Typhoidal salmonellosis caused an estimated 21.7 million illnesses and 217,000 deaths in 2000. It occurs most often in children and young adults between 5 and 19 years old. In 2013, it resulted in about 161,000 deaths – down from 181,000 in 1990. Infants, children, and adolescents in south-central and Southeast Asia have the highest rates of typhoid. Outbreaks are also often reported in sub-Saharan Africa and Southeast Asia. In 2000, more than 90% of morbidity and mortality due to typhoid fever occurred in Asia. In the U.S., about 400 cases occur each year, 75% of which are acquired while traveling internationally.

=== Salmonella Paratyphi ===
In 2019, it was estimated there were 3.8 million cases of paratyphoid fever (due predominantly to Paratyphi A) and approximately 23,300 deaths globally.

== Survival and stress ==
There are factors that can increase the infection risk. These include a higher pH in the stomach, gastric resection, and treatment with anti acid buffering. If the stomach has a lower pH, then this helps as a defensive technique to potentially avoid infection.

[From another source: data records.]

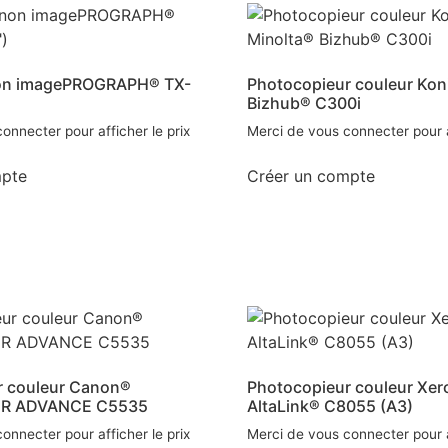
on imagePROGRAPH® TX-
Photocopieur couleur Kon
Bizhub® C300i
onnecter pour afficher le prix
Merci de vous connecter pour af
mpte
Créer un compte
r couleur Canon®
Photocopieur couleur Xer
R ADVANCE C5535
AltaLink® C8055 (A3)
onnecter pour afficher le prix
Merci de vous connecter pour af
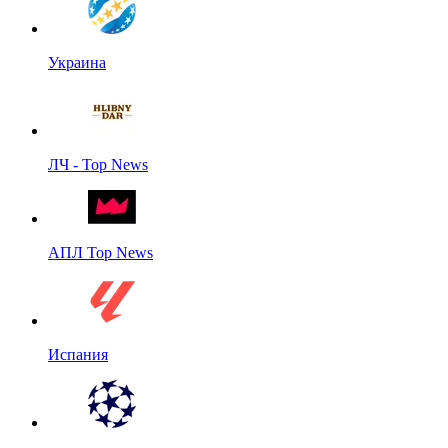
Украина
ЛЧ - Top News
АПЛ Top News
Испания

This strain is mesophilic and some can survive extremely low or high temperatures which can range from 2 °C – 54 °C. Sigma factors inside the cell control the gene expression and they can sense the changes in the environment from the outer membrane by activation of genes that then respond to heat stress and adapt accordingly. S. enterica also can quickly respond to cold temperatures by cold shock proteins (CSP) by synthesizing themselves so that the cell can later resume growth. Chlorine can be a chemical stressor to S. enterica because once chlorine is present, S. enterica can produce a biofilm that provides itself with an exopolysaccharide matrix that has the ability of a chemical attack against chlorine. From this, chlorine has preventative measures for biofilm formation in poultry drinking systems and this reduces the risk of S. enterica. Successful adaptation allows S. enterica to withstand more acidic conditions, counteracting stomach antibacterial effects.